Fort Collins police are investigating the death of a 20-year-old male CSU student who was found dead Saturday morning in a house across the street from campus.
The cause of death is under investigation, but there are no signs of foul play. The investigation is focused on alcohol and/or drugs.
Bennett Bertoli, a freshman open-option seeking business major, was found dead Saturday morning by residents of 1201 S. Shields St., according to Fort Collins Police Services.
Rita Davis, spokeswoman for FCPS, said police received a call at 11:29 a.m. Saturday from a resident at the house who reported he was unable to wake Bertoli, who had been sleeping on a couch.
The Larimer County medical examiner performed an autopsy Sunday, but its findings have not been released pending toxicology test results.
"We don't know the cause of death. We have a good idea but we don't know for sure," said Associated Students of CSU President Katie Clausen.
An empty beer bottle, several plastic cups and a cardboard beer case were on the lawn of the house Saturday afternoon. At least seven cars were parked in the gravel driveway.

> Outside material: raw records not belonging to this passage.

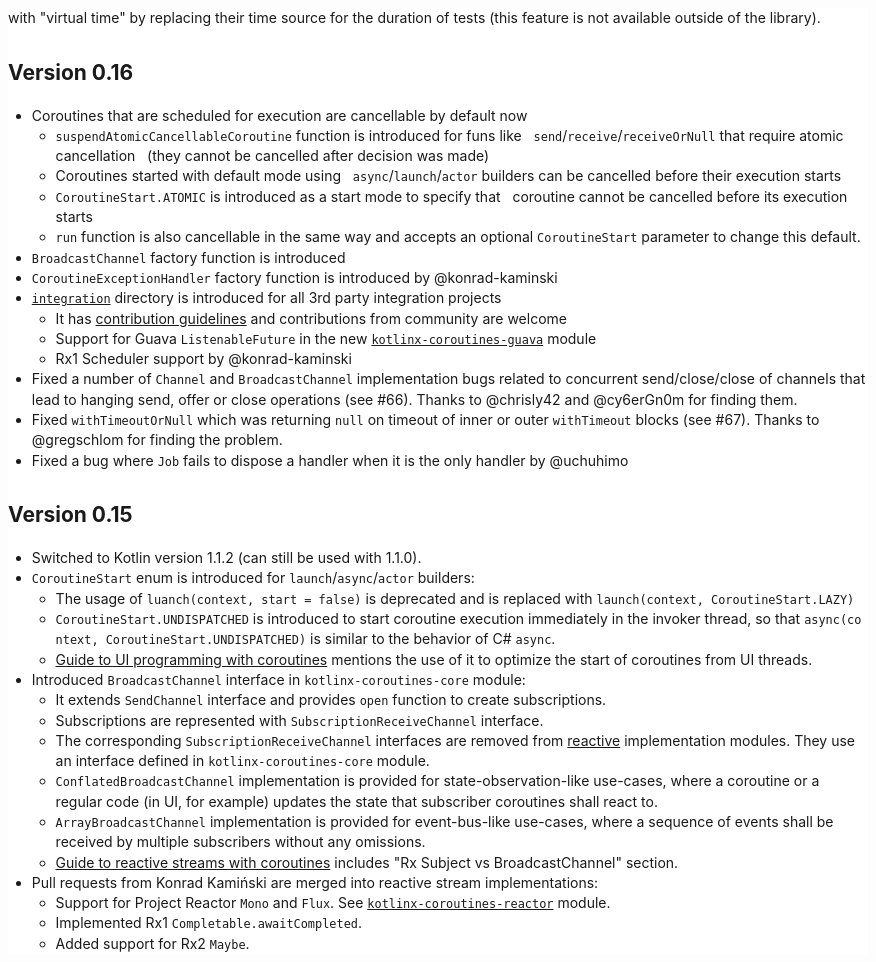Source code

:   with "virtual time" by replacing their time source for the duration of tests (this feature is not available
  outside of the library).

## Version 0.16

* Coroutines that are scheduled for execution are cancellable by default now
  * `suspendAtomicCancellableCoroutine` function is introduced for funs like
    `send`/`receive`/`receiveOrNull` that require atomic cancellation
    (they cannot be cancelled after decision was made)
  * Coroutines started with default mode using
    `async`/`launch`/`actor` builders can be cancelled before their execution starts
  * `CoroutineStart.ATOMIC` is introduced as a start mode to specify that
    coroutine cannot be cancelled before its execution starts
  * `run` function is also cancellable in the same way and accepts an optional
    `CoroutineStart` parameter to change this default.
* `BroadcastChannel` factory function is introduced
* `CoroutineExceptionHandler` factory function is introduced by @konrad-kaminski
* [`integration`](integration) directory is introduced for all 3rd party integration projects
  * It has [contribution guidelines](integration/README.md#contributing) and contributions from community are welcome
  * Support for Guava `ListenableFuture` in the new [`kotlinx-coroutines-guava`](integration/kotlinx-coroutines-guava) module
  * Rx1 Scheduler support by @konrad-kaminski
* Fixed a number of `Channel` and `BroadcastChannel` implementation bugs related to concurrent 
  send/close/close of channels that lead to hanging send, offer or close operations (see #66). 
  Thanks to @chrisly42 and @cy6erGn0m for finding them.
* Fixed `withTimeoutOrNull` which was returning `null` on timeout of inner or outer `withTimeout` blocks (see #67).
  Thanks to @gregschlom for finding the problem.
* Fixed a bug where `Job` fails to dispose a handler when it is the only handler by @uchuhimo

## Version 0.15

* Switched to Kotlin version 1.1.2 (can still be used with 1.1.0).
* `CoroutineStart` enum is introduced for `launch`/`async`/`actor` builders:
  * The usage of `luanch(context, start = false)` is deprecated and is replaced with 
    `launch(context, CoroutineStart.LAZY)`
  * `CoroutineStart.UNDISPATCHED` is introduced to start coroutine execution immediately in the invoker thread,
     so that `async(context, CoroutineStart.UNDISPATCHED)` is similar to the behavior of C# `async`.
  * [Guide to UI programming with coroutines](ui/coroutines-guide-ui.md) mentions the use of it to optimize
    the start of coroutines from UI threads.
* Introduced `BroadcastChannel` interface in `kotlinx-coroutines-core` module:
  * It extends `SendChannel` interface and provides `open` function to create subscriptions.
  * Subscriptions are represented with `SubscriptionReceiveChannel` interface. 
  * The corresponding `SubscriptionReceiveChannel` interfaces are removed from [reactive](reactive) implementation
     modules. They use an interface defined in `kotlinx-coroutines-core` module.
  * `ConflatedBroadcastChannel` implementation is provided for state-observation-like use-cases, where a coroutine or a
     regular code (in UI, for example) updates the state that subscriber coroutines shall react to.
  * `ArrayBroadcastChannel` implementation is provided for event-bus-like use-cases, where a sequence of events shall
     be received by multiple subscribers without any omissions.
  * [Guide to reactive streams with coroutines](reactive/coroutines-guide-reactive.md) includes 
    "Rx Subject vs BroadcastChannel" section.
* Pull requests from Konrad Kamiński are merged into reactive stream implementations:
  * Support for Project Reactor `Mono` and `Flux`. 
    See [`kotlinx-coroutines-reactor`](reactive/kotlinx-coroutines-reactor) module.
  * Implemented Rx1 `Completable.awaitCompleted`.
  * Added support for Rx2 `Maybe`.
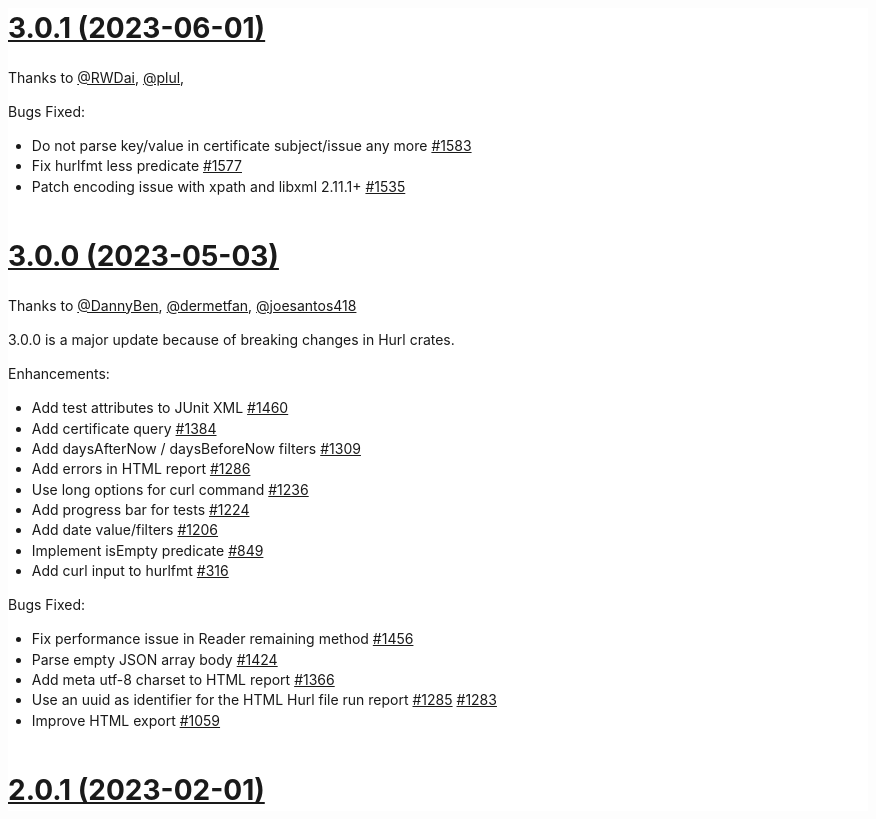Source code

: 
[3.0.1 (2023-06-01)](https://github.com/Orange-OpenSource/hurl/blob/master/CHANGELOG.md#3.0.1)
========================================================================================================================

Thanks to
[@RWDai](https://github.com/RWDai),
[@plul](https://github.com/plul),


Bugs Fixed:

* Do not parse key/value in certificate subject/issue any more [#1583](https://github.com/Orange-OpenSource/hurl/issues/1583)
* Fix hurlfmt less predicate [#1577](https://github.com/Orange-OpenSource/hurl/issues/1577)
* Patch encoding issue with xpath and libxml 2.11.1+ [#1535](https://github.com/Orange-OpenSource/hurl/issues/1535)


[3.0.0 (2023-05-03)](https://github.com/Orange-OpenSource/hurl/blob/master/CHANGELOG.md#3.0.0)
========================================================================================================================

Thanks to
[@DannyBen](https://github.com/DannyBen), [@dermetfan](https://github.com/dermetfan), [@joesantos418](https://github.com/joesantos418)

3.0.0 is a major update because of breaking changes in Hurl crates.


Enhancements:

* Add test attributes to JUnit XML [#1460](https://github.com/Orange-OpenSource/hurl/issues/1460)
* Add certificate query [#1384](https://github.com/Orange-OpenSource/hurl/issues/1384)
* Add daysAfterNow / daysBeforeNow filters [#1309](https://github.com/Orange-OpenSource/hurl/issues/1309)
* Add errors in HTML report [#1286](https://github.com/Orange-OpenSource/hurl/issues/1286)
* Use long options for curl command [#1236](https://github.com/Orange-OpenSource/hurl/issues/1236)
* Add progress bar for tests [#1224](https://github.com/Orange-OpenSource/hurl/issues/1224)
* Add date value/filters [#1206](https://github.com/Orange-OpenSource/hurl/issues/1206)
* Implement isEmpty predicate [#849](https://github.com/Orange-OpenSource/hurl/issues/849)
* Add curl input to hurlfmt [#316](https://github.com/Orange-OpenSource/hurl/issues/316)


Bugs Fixed:

* Fix performance issue in Reader remaining method [#1456](https://github.com/Orange-OpenSource/hurl/issues/1456)
* Parse empty JSON array body [#1424](https://github.com/Orange-OpenSource/hurl/issues/1424)
* Add meta utf-8 charset to HTML report [#1366](https://github.com/Orange-OpenSource/hurl/issues/1366)
* Use an uuid as identifier for the HTML Hurl file run report [#1285](https://github.com/Orange-OpenSource/hurl/issues/1285) [#1283](https://github.com/Orange-OpenSource/hurl/issues/1283)
* Improve HTML export [#1059](https://github.com/Orange-OpenSource/hurl/issues/1059)


[2.0.1 (2023-02-01)](https://github.com/Orange-OpenSource/hurl/blob/master/CHANGELOG.md#2.0.1)
========================================================================================================================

Bertoli did not live at the residence where his body was found. Residents of the house declined to comment.
CSU President Larry Penley released a statement saying the university is working closely with Fort Collins police to determine what happened.
"Obviously, this is a tragedy," Penley said. "If this incident is alcohol- or drug-related, it is precisely the kind of incident that caused us to form the task force, and why the important work of the task force will and must continue."
Clausen said she hopes the name of the student, friends and the family will not be subject to slander.
"The students who found him have to just grieve," Clausen said.
Bertoli is the second CSU student to die this semester. CSU sophomore Samantha Spady died on Sept. 5 of acute alcohol poisoning. Alcohol has been a contributing factor in five Colorado student deaths this school year.
The death comes as CSU students prepare for finals before going on Winter Break.
"(Students) need to focus on their studies and not get caught up in a rumor mill," Clausen said. "It was a rude awakening to those who may have forgotten (Spady)."
Clausen said she and Penley were working on a program to help educate students on alcohol poisoning.
"The issue of alcohol and substance abuse has been very widely discussed on our campus and at colleges around the country," Penley wrote in his statement. "It is more clear than ever that our students must take care and responsibility for each other and for their actions."